**Assignment**:
Below are the records; retype each one exactly.

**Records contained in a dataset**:
[Start of section]

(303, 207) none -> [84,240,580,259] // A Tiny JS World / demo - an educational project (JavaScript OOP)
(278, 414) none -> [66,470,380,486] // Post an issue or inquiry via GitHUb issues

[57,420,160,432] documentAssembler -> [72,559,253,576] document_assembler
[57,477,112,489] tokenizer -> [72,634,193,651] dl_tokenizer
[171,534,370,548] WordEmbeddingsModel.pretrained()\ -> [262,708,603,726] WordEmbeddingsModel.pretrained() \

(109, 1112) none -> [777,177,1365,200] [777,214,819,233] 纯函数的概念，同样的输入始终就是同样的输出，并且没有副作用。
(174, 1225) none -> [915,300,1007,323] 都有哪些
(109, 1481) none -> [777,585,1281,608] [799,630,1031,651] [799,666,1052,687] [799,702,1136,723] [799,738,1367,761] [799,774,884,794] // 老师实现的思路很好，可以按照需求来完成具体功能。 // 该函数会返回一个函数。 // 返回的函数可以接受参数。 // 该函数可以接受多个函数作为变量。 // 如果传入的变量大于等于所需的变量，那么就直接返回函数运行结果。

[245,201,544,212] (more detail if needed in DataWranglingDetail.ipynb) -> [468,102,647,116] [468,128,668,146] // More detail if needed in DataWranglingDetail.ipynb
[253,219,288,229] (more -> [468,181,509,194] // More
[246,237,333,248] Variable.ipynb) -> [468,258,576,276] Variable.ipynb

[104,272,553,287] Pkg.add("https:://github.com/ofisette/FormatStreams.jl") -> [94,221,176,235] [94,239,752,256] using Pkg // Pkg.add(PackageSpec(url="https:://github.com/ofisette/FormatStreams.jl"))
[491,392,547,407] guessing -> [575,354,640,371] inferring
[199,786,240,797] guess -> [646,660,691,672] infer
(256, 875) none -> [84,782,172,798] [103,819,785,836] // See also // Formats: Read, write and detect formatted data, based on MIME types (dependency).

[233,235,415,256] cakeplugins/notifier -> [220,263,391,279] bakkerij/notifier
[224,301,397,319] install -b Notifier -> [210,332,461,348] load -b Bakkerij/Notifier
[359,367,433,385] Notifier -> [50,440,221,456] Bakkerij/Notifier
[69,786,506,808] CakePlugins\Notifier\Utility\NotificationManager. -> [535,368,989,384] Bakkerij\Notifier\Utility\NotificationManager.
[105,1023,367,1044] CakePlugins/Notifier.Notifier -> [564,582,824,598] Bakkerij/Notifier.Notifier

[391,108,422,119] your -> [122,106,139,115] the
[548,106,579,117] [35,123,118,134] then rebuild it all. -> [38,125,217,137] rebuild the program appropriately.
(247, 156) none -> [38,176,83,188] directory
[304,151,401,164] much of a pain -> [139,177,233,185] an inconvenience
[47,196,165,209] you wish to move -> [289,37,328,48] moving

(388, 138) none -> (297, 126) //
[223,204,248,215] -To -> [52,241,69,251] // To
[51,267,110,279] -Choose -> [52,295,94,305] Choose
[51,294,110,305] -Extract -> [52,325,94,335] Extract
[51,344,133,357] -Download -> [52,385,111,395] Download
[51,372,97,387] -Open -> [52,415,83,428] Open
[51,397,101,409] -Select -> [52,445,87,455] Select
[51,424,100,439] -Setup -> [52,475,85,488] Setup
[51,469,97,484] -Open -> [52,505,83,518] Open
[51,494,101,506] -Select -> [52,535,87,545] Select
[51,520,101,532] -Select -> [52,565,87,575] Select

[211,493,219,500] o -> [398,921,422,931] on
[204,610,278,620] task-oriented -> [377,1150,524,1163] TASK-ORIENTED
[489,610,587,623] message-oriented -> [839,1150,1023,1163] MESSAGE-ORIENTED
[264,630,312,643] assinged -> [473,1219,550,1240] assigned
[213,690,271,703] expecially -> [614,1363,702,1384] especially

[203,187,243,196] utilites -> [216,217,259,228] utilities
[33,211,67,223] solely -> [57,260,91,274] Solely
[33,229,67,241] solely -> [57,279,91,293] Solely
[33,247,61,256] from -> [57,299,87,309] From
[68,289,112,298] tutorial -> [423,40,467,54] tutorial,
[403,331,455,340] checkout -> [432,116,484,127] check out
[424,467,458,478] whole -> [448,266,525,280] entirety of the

[End of section]

**Reply to the exercise**:
(303, 207) none -> [84,240,580,259] // A Tiny JS World / demo - an educational project (JavaScript OOP)
(278, 414) none -> [66,470,380,486] // Post an issue or inquiry via GitHUb issues

[57,420,160,432] documentAssembler -> [72,559,253,576] document_assembler
[57,477,112,489] tokenizer -> [72,634,193,651] dl_tokenizer
[171,534,370,548] WordEmbeddingsModel.pretrained()\ -> [262,708,603,726] WordEmbeddingsModel.pretrained() \

(109, 1112) none -> [777,177,1365,200] [777,214,819,233] 纯函数的概念，同样的输入始终就是同样的输出，并且没有副作用。
(174, 1225) none -> [915,300,1007,323] 都有哪些
(109, 1481) none -> [777,585,1281,608] [799,630,1031,651] [799,666,1052,687] [799,702,1136,723] [799,738,1367,761] [799,774,884,794] // 老师实现的思路很好，可以按照需求来完成具体功能。 // 该函数会返回一个函数。 // 返回的函数可以接受参数。 // 该函数可以接受多个函数作为变量。 // 如果传入的变量大于等于所需的变量，那么就直接返回函数运行结果。

[245,201,544,212] (more detail if needed in DataWranglingDetail.ipynb) -> [468,102,647,116] [468,128,668,146] // More detail if needed in DataWranglingDetail.ipynb
[253,219,288,229] (more -> [468,181,509,194] // More
[246,237,333,248] Variable.ipynb) -> [468,258,576,276] Variable.ipynb

[104,272,553,287] Pkg.add("https:://github.com/ofisette/FormatStreams.jl") -> [94,221,176,235] [94,239,752,256] using Pkg // Pkg.add(PackageSpec(url="https:://github.com/ofisette/FormatStreams.jl"))
[491,392,547,407] guessing -> [575,354,640,371] inferring
[199,786,240,797] guess -> [646,660,691,672] infer
(256, 875) none -> [84,782,172,798] [103,819,785,836] // See also // Formats: Read, write and detect formatted data, based on MIME types (dependency).

[233,235,415,256] cakeplugins/notifier -> [220,263,391,279] bakkerij/notifier
[224,301,397,319] install -b Notifier -> [210,332,461,348] load -b Bakkerij/Notifier
[359,367,433,385] Notifier -> [50,440,221,456] Bakkerij/Notifier
[69,786,506,808] CakePlugins\Notifier\Utility\NotificationManager. -> [535,368,989,384] Bakkerij\Notifier\Utility\NotificationManager.
[105,1023,367,1044] CakePlugins/Notifier.Notifier -> [564,582,824,598] Bakkerij/Notifier.Notifier

[391,108,422,119] your -> [122,106,139,115] the
[548,106,579,117] [35,123,118,134] then rebuild it all. -> [38,125,217,137] rebuild the program appropriately.
(247, 156) none -> [38,176,83,188] directory
[304,151,401,164] much of a pain -> [139,177,233,185] an inconvenience
[47,196,165,209] you wish to move -> [289,37,328,48] moving

(388, 138) none -> (297, 126) //
[223,204,248,215] -To -> [52,241,69,251] // To
[51,267,110,279] -Choose -> [52,295,94,305] Choose
[51,294,110,305] -Extract -> [52,325,94,335] Extract
[51,344,133,357] -Download -> [52,385,111,395] Download
[51,372,97,387] -Open -> [52,415,83,428] Open
[51,397,101,409] -Select -> [52,445,87,455] Select
[51,424,100,439] -Setup -> [52,475,85,488] Setup
[51,469,97,484] -Open -> [52,505,83,518] Open
[51,494,101,506] -Select -> [52,535,87,545] Select
[51,520,101,532] -Select -> [52,565,87,575] Select

[211,493,219,500] o -> [398,921,422,931] on
[204,610,278,620] task-oriented -> [377,1150,524,1163] TASK-ORIENTED
[489,610,587,623] message-oriented -> [839,1150,1023,1163] MESSAGE-ORIENTED
[264,630,312,643] assinged -> [473,1219,550,1240] assigned
[213,690,271,703] expecially -> [614,1363,702,1384] especially

[203,187,243,196] utilites -> [216,217,259,228] utilities
[33,211,67,223] solely -> [57,260,91,274] Solely
[33,229,67,241] solely -> [57,279,91,293] Solely
[33,247,61,256] from -> [57,299,87,309] From
[68,289,112,298] tutorial -> [423,40,467,54] tutorial,
[403,331,455,340] checkout -> [432,116,484,127] check out
[424,467,458,478] whole -> [448,266,525,280] entirety of the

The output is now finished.